During the last twenty years, global history has not only become an established field of expertise, but also a task mainly carried out by male historians of the global North. Until recently, only a few female scholars have shown any interest in engaging in the global history project. What is more, when we look at the global history books written in the past two decades, women appear only rarely as historical actors, and gender issues seem to be only relevant when it comes to family structures.
To be sure, gender relations and their intersections with categories such as ethnicity/race or class are an integral part of studies in colonial history or area studies. This is, however, much less the case in global history. In many of the numerous studies which examine the effects of worldwide interaction, individual actors – of all sexes – are barely mentioned: They only become part of global historical accounts when they have played a specific role as political leaders, revolutionary scientists or famous artists. Unintentionally, so it seems, the structure-driven or empire-centered approaches in global history each lead to a backdrop framing the traditional narrative according to which big men make history. The indexes of most global history books reveal this finding clearly: women do not show up. What does this mean for global history as a distinct field of research? What kinds of voices, memories and actors are silenced by such an approach? And what does it mean that the actors’ gender, their masculinity or their femininity, are barely examined in a systematic manner, or that queer and transgender actors who do not fit into the Western gender dichotomy are mostly ignored?
What is more, there seems to exist a historiographical gender division in terms of who actually writes global history. Scholars such as Christopher Bayly, Jürgen Osterhammel, Akira Iriye, John McNeill, Ian Morris, Roy Bin Wong, Patrick O’Brian, Sven Beckert, Dominic Sachsenmaier, Dipesh Chakrabarty, John Darwin or Jan Luiten van Zanden, to name but a few, have described a world both of growing connectedness and increasing differences. In contrast to genres such as (post)colonial history, area studies or global microhistory, however, only a few female historians have joined the project of narrating the global past. Why is this so? What does this finding tell us about the discipline, and of the gendered labor division at work?

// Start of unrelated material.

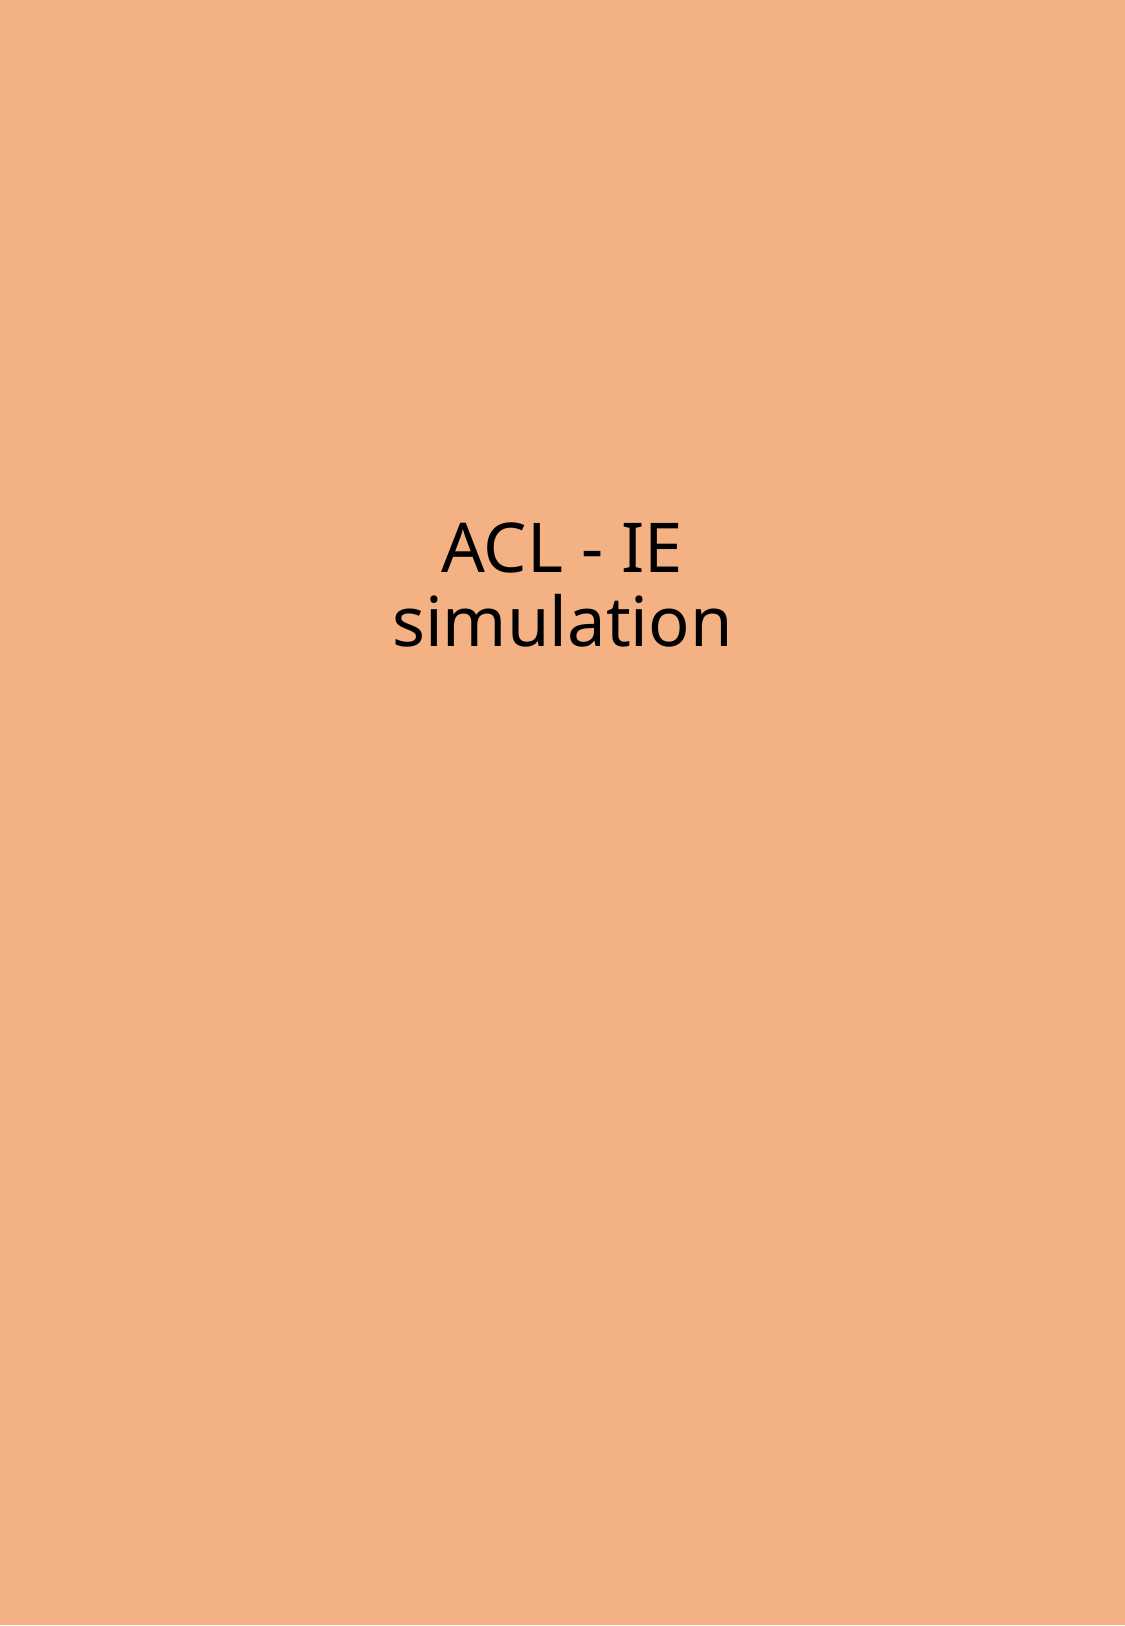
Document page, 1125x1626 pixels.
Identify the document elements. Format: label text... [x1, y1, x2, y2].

title ACL - IE simulation [269, 430, 856, 745]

We would like to explore the potential benefit of adopting gender as a useful category for global history by having a fresh look at the long nineteenth century, the period which arguably saw the birth of the modern world (Bayly 2004). If we interpret global history as the examination of structured transformations on a global level, as Sebastian Conrad (2016) maintains, we might ask the following questions: How was the transformation of the world (Osterhammel 2014) characterized by particular concepts of gender, and how did the establishment of global entanglements shape gender orders around the globe? Did European expansion and the establishment of global markets result in an assimilation of gender roles, or did they rather lead to an increased dichotomy between male and female spheres? How were the respective notions of masculinity and femininity related to other social categories such as ethnicity/race, class, religion or sex in different parts of the world, and how were they performed in social practices? In which contexts did queer and transgender actors play a role in global interactions? What was the impact of mass media, new institutions of learning or the formation of nation states on gender orders, and how were they influenced by the establishment of labour movements and urban middle classes across the world? A starting point could be Peter Stearns’ (2000) claim that there was an increasing polarization of gender characteristics after the eighteenth century; a polarization that can be observed throughout the world. Only after the late nineteenth century was this hegemonic gender order altered by the emergence of women’s movements and new developments in terms of media and education across the globe; high-imperialism and anticolonial nationalism arguably influenced gender relations as well.
The conference will bring together scholars from different parts of the world to investigate these topics for the period between the late eighteenth and the early twentieth centuries. We are keen to examine the relevance of gender to particular social fields such as politics, labour, business and consumption, science and learning, religion, sexuality and family order across the world. Papers may focus on one particular area and period but should ideally address bigger questions as well, for instance by discussing transregional connections and comparisons or longue durée approaches. What is more, we are interested in methodological reflections on how to make silenced subjects visible or how to include performative aspects of gender in global history. Last but not least, we encourage papers that challenge the (gendered) genre of global history and explore how global history could, or should, be rewritten from a gender historian’s perspective.
Proposals of two pages (max.) should be sent to Christof Dejung, <christof.dejung@hist.unibe.ch> and Angelika Epple <aepple@uni-bielefeld.de> before 2 July 2021.
Accepted papers will be pre-circulated in advance of the workshop, which will be expected to be submitted by 30 June 2022.
We plan a publication of selected contributions to the workshop, either in an edited volume or a special issue of a journal.
The conference will take place from 25 to 27 August 2022 at the University of Bern, Switzerland. For ecological reasons, we are considering a hybrid format with some of the speakers being present and others participating via Zoom.